PAGE EXTRACT:
Locking your Ethereum crypto coins in smart contract is represented by a lock Photo by Erik Mclean on Unsplash


I’m the kind of person that buys $500 worth of Dogecoin, and one day later, panic sells with a 30% loss. Recently, I’ve deployed my first Ethereum smart contract to help optimize this buy high, sell low investment strategy. Read on if you want to learn about my first steps in the ETH and blockchain ecosystem.

Disclaimer: The information provided in this blog post is for educational purposes only and should not be treated as investment advice.

How to forget about your cryptocurrencies?

I’ve been buying small amounts of different crypto coins for a couple of years now. I can never stand the pressure of losing 5% of an investment, compulsively check prices every day, and usually sell just before it bounces back. The single-time when I’ve managed to monetize a decent profit was when I forgot about one of my wallets for over two years. That’s how I’ve realized that forgetting about your crypto could be the perfect investing strategy.

Since you cannot forget on demand, I’ve decided to lock my assets so that even I cannot access them unless specified conditions are met. I knew that Ethereum Smart Contracts should be able to fulfill this requirement. I want to lock away my ETH tokens and only be able to withdraw if USD price has reached predetermined value or enough time has passed. This approach sacrifices liquidity for a peace of mind and for me that’s a perfect tradeoff!

I suspect dozens of DeFi/staking projects offer the same feature with more bells and whistles like additional guaranteed profit. But, reinventing the wheel is always fun if you’re a developer.

Let’s now explain the steps I took to develop and deploy my first Ethereum smart contract.

How to learn the basics of the Ethereum Blockchain stack?

Video courses are my preferred way to pick up new knowledge. I usually watch them with an increased speed, and it’s easy to skip parts that are not relevant. I can recommend Udemy’s Ethereum and Solidity course by Stephen Grider. It’s around 30h of videos, but I could skip 1/3 because I did not care about building the React frontend. As an addition, I can recommend Ethereum Developer Masterclass by Raghu Thiyagharajan. It covers some topics that the first out missed out (Truffle, OpenZeppelin, and ERC20). Pricing on Udemy is a steal with ~10€ for a dozen hours’ worth of content.

These sources worked for me to pick up enough basics to start working on my own. However, both free and paid materials are abundant, so you should be able to find one that suits you best.

Basics of Solidity are relatively quick to pick up. But, for me, the complexity of developing and deploying smart contracts hides in security, infrastructure, and tooling.

My impressions on the development ecosystem

Smart Contracts are sometimes called self-funding bug bounty programs. Every security loophole is guaranteed to be exploited by malicious bots or hackers. Also, even a simple mistake could cause your tokens to get stuck forever. Since I want to lock a non-trivial amount of Ether in my contract, I’ve decided to go all-in on unit testing. I was surprised by how mature, and pleasant to work with the Solidity testing toolkit is.

Truffle Suite allows you to configure local testing environment quickly. You can write unit tests in NodeJS, and there’s even support for more advanced features like time traveling and mocking external dependencies. My contract code is open-source, so it was possible to configure a free CI pipeline with CircleCI.

REQUIRED WORK:
(1) According to the Ethereum smart contract post, which service hosted the free CI pipeline for the contract code?
(2) Write out the lines of the records as a JSON list of strings, one string per line with blank lines omitted, starting with the line containing "collector number: 8006" and continuing through the final line of the records.
The blog post and the records below it come from unrelated sources.

RECORD LIST:
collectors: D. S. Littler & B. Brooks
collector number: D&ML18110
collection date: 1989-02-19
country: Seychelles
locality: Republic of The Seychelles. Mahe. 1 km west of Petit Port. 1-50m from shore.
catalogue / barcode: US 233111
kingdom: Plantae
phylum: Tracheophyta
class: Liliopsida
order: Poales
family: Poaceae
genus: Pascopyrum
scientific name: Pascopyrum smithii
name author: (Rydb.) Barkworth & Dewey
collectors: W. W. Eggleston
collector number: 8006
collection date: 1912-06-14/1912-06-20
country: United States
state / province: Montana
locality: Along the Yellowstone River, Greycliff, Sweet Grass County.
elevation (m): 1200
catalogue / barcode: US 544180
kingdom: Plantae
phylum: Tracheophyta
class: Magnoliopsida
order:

SOLUTIONS BELOW:
(1) CircleCI.

(2)
[
  "collector number: 8006",
  "collection date: 1912-06-14/1912-06-20",
  "country: United States",
  "state / province: Montana",
  "locality: Along the Yellowstone River, Greycliff, Sweet Grass County.",
  "elevation (m): 1200",
  "catalogue / barcode: US 544180",
  "kingdom: Plantae",
  "phylum: Tracheophyta",
  "class: Magnoliopsida",
  "order:"
]